Payload to 400 km SSO
- Mass: 250 kilograms (550 lb)

Associated rockets
- Family: Strypi

Launch history
- Status: In development
- Launch sites: Barking Sands
- Total launches: 1
- Success(es): 0
- Failure(s): 1
- First flight: 3 November 2015

= SPARK (rocket) =

American expendable launch system

SPARK, or Spaceborne Payload Assist Rocket - Kauai, also known as Super Strypi, is an American expendable launch system developed by the University of Hawaii, Sandia and Aerojet Rocketdyne. Designed to place miniaturized satellites into low Earth and Sun-synchronous orbits, it is a derivative of the Strypi rocket which was developed in the 1960s in support of nuclear weapons testing. SPARK is being developed under the Low Earth Orbiting Nanosatellite Integrated Defense Autonomous System (LEONIDAS) program, funded by the Operationally Responsive Space Office of the United States Department of Defense.

==Configuration==
SPARK is designed as a three-stage all-solid carrier rocket, with a spin-stabilized first stage known as LEO-46 and an active attitude control system on the second and third stages. It is launched using a new rail-guided system. It is expected to have a payload capacity of 250 kg to a Sun-synchronous orbit at an altitude of approximately 400 km. Launches will be conducted from the Pacific Missile Range Facility at Barking Sands.

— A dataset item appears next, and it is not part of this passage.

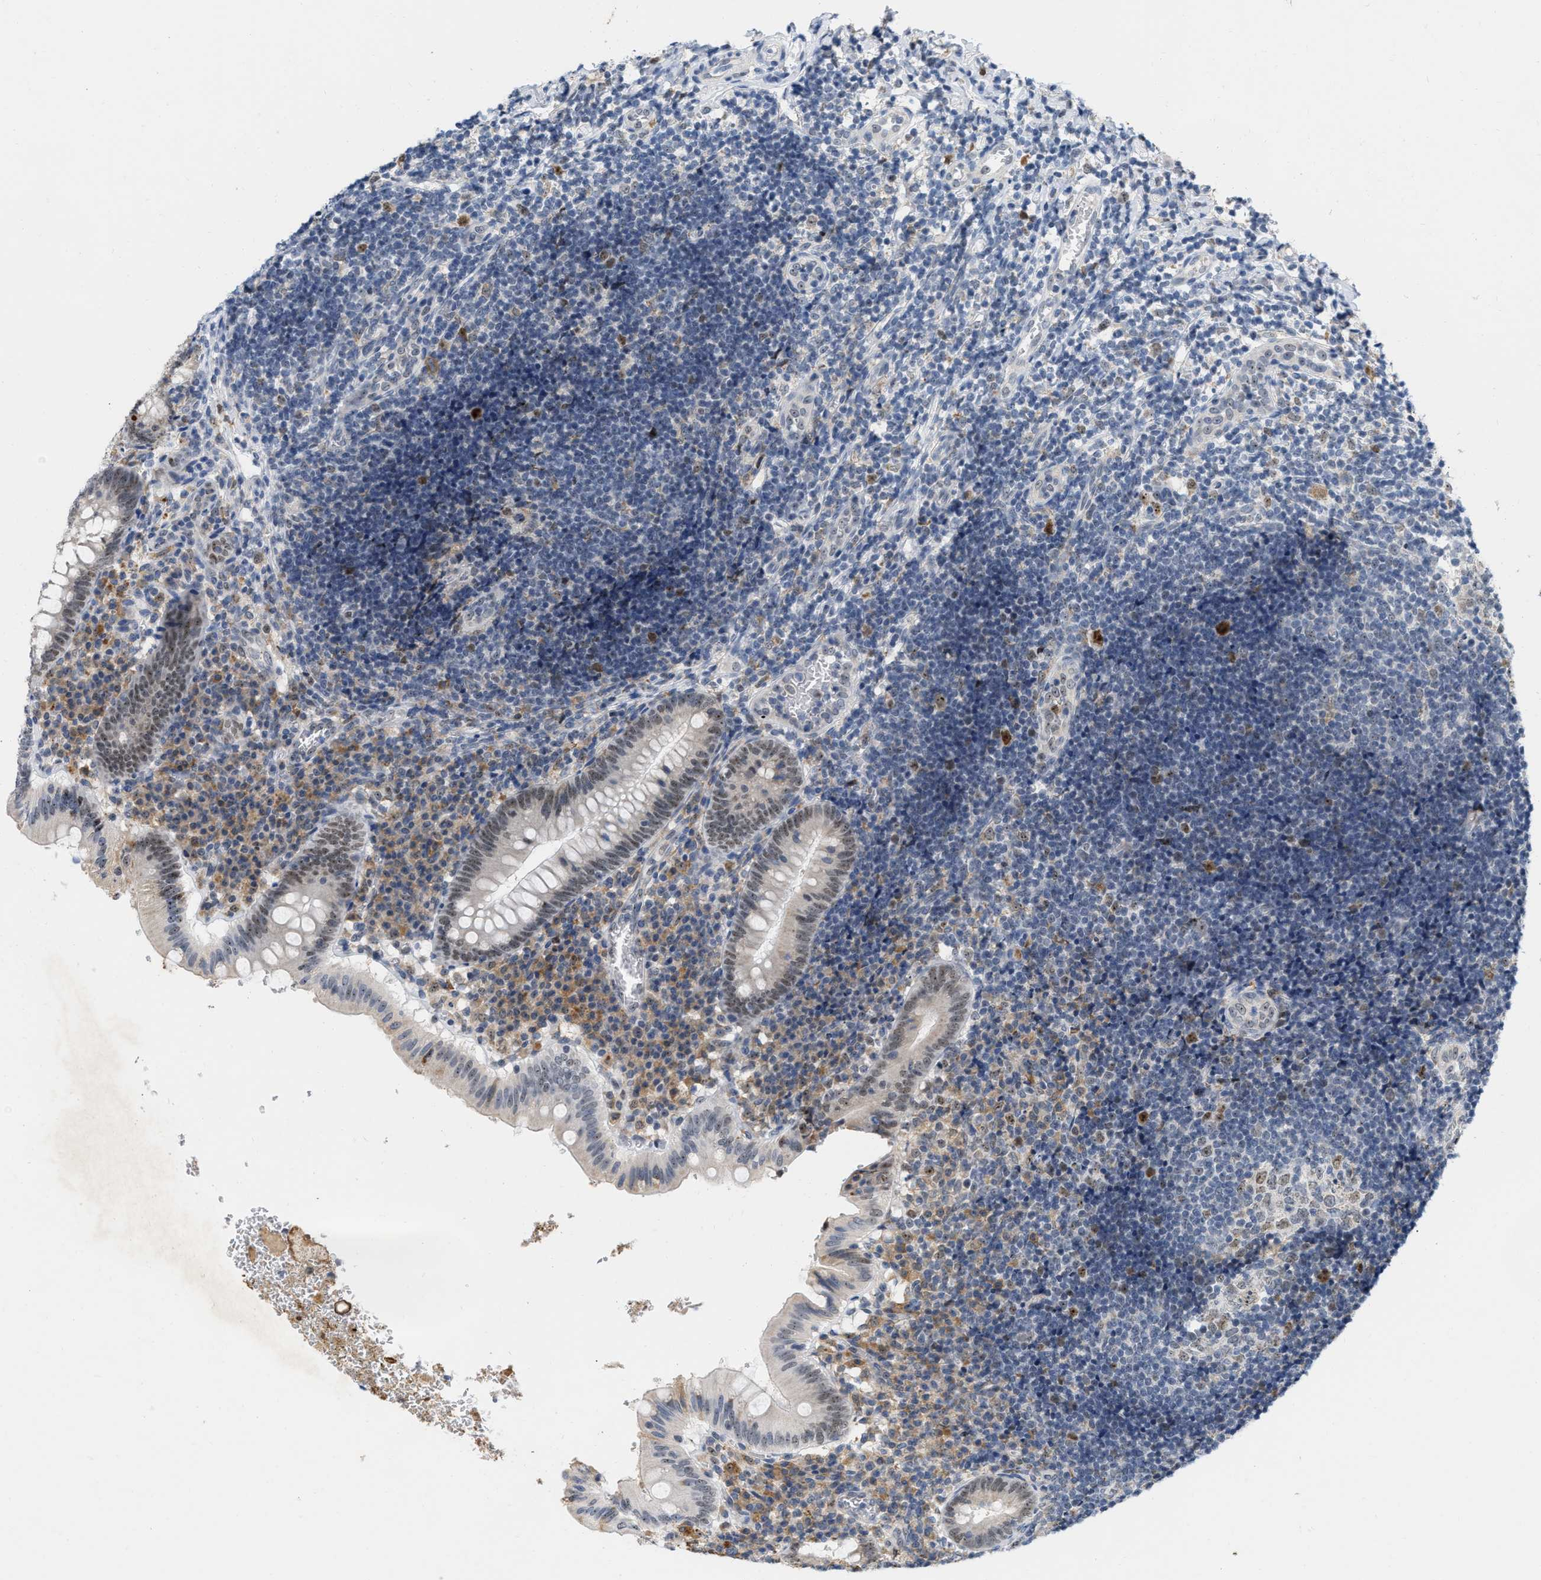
{"staining": {"intensity": "moderate", "quantity": "25%-75%", "location": "nuclear"}, "tissue": "appendix", "cell_type": "Glandular cells", "image_type": "normal", "snomed": [{"axis": "morphology", "description": "Normal tissue, NOS"}, {"axis": "topography", "description": "Appendix"}], "caption": "Immunohistochemistry (IHC) of unremarkable human appendix shows medium levels of moderate nuclear positivity in approximately 25%-75% of glandular cells.", "gene": "ELAC2", "patient": {"sex": "male", "age": 8}}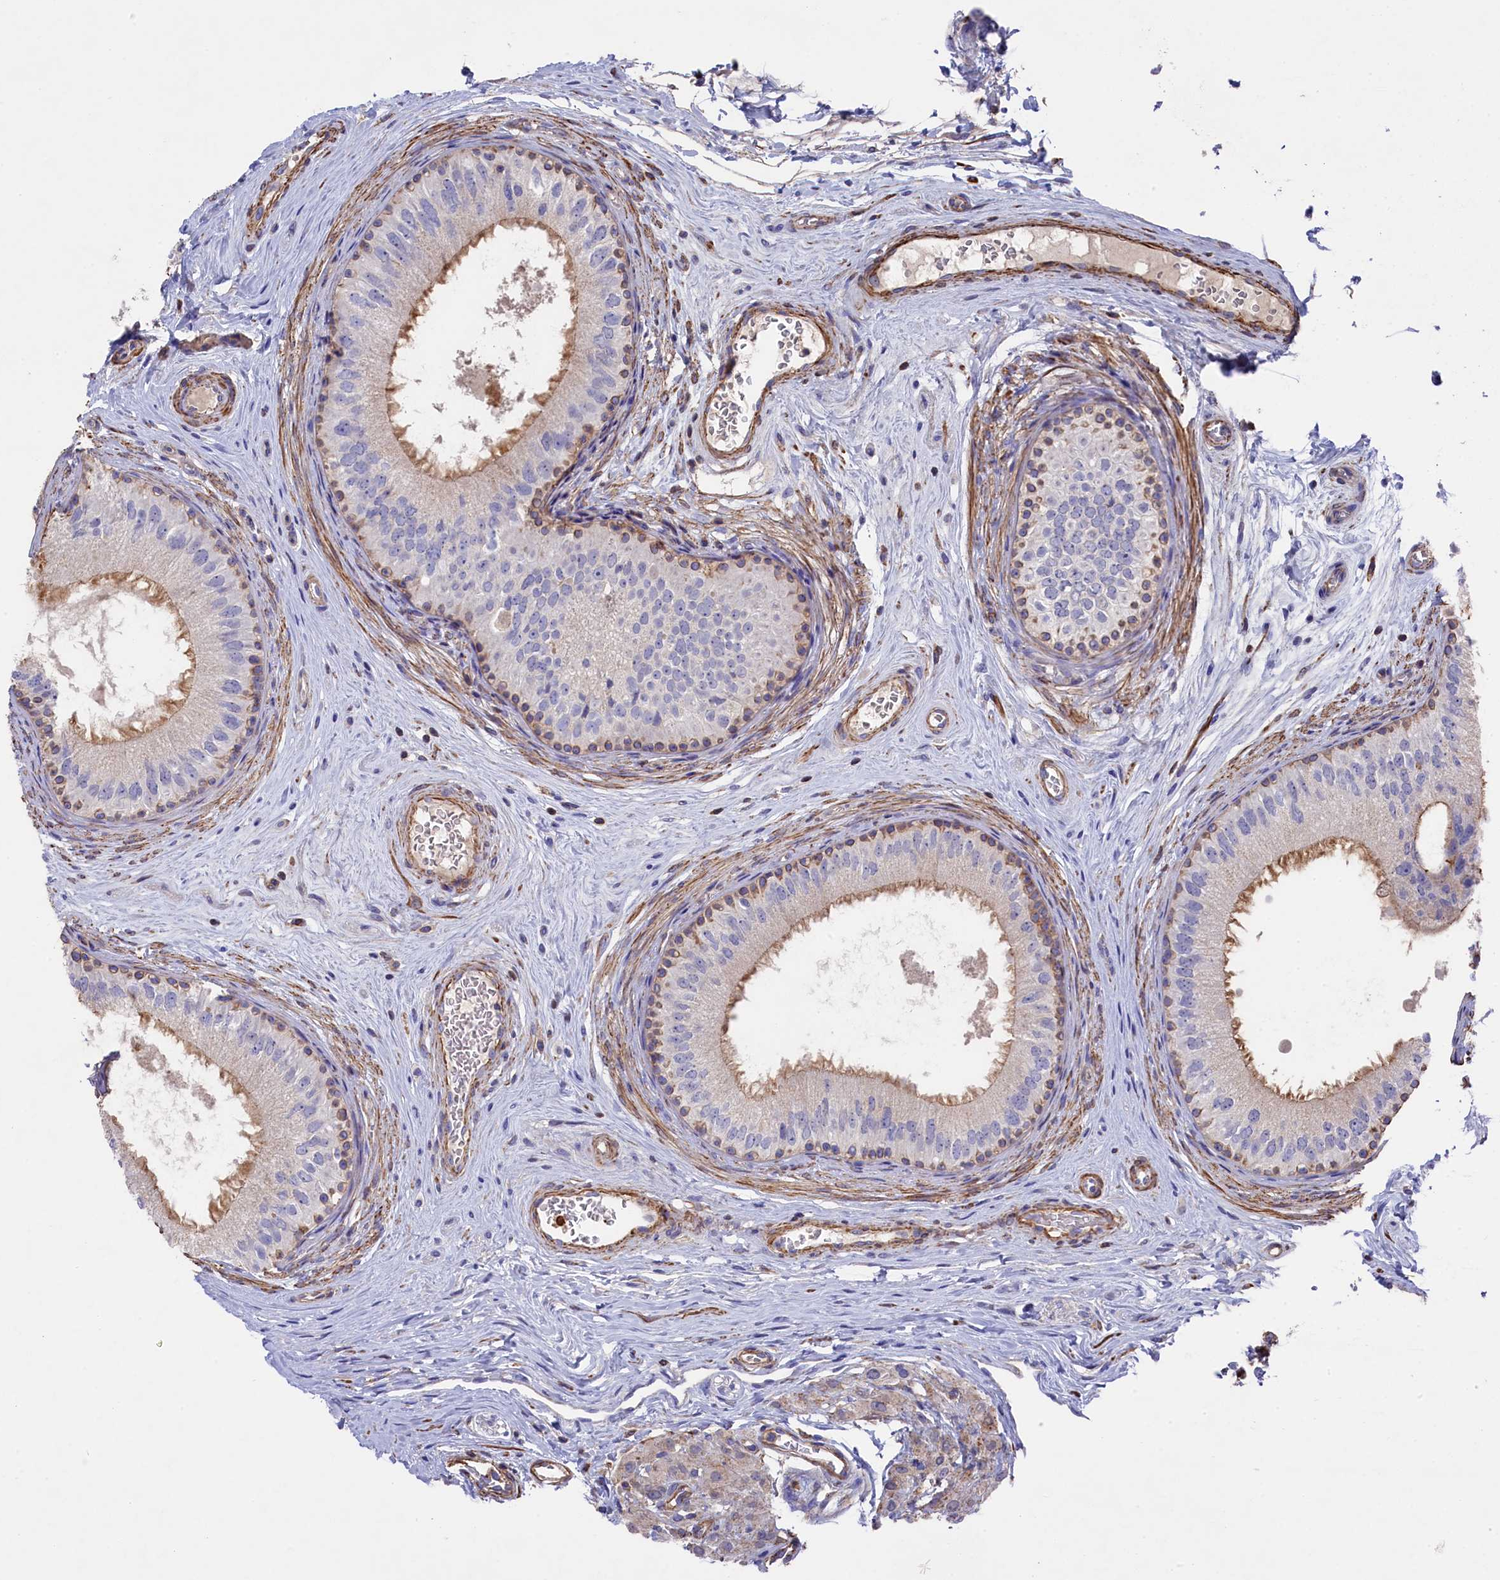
{"staining": {"intensity": "moderate", "quantity": "25%-75%", "location": "cytoplasmic/membranous"}, "tissue": "epididymis", "cell_type": "Glandular cells", "image_type": "normal", "snomed": [{"axis": "morphology", "description": "Normal tissue, NOS"}, {"axis": "topography", "description": "Epididymis"}], "caption": "Protein expression analysis of normal epididymis exhibits moderate cytoplasmic/membranous positivity in approximately 25%-75% of glandular cells. The staining was performed using DAB to visualize the protein expression in brown, while the nuclei were stained in blue with hematoxylin (Magnification: 20x).", "gene": "RAPSN", "patient": {"sex": "male", "age": 33}}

Aerojet Rocketdyne will produce the motors for all three stages and Sandia is the prime contractor for the rocket's systems. The United States Air Force has provided launch support.

==History==

===ORS-4===

The first launch of SPARK, named ORS-4, took place on November 3, 2015 and was carrying HiakaSat (formerly called HawaiiSat-1) and several secondary payloads, including the Edison Demonstration of Smallsat Networks. The mission was supposed to test the rocket at its full payload capacity. However, telemetry showed the rocket tumbling soon after liftoff, and the U.S. Air Force released a statement, saying that the "experimental Super Strypi launch vehicle failed in mid-flight shortly after liftoff".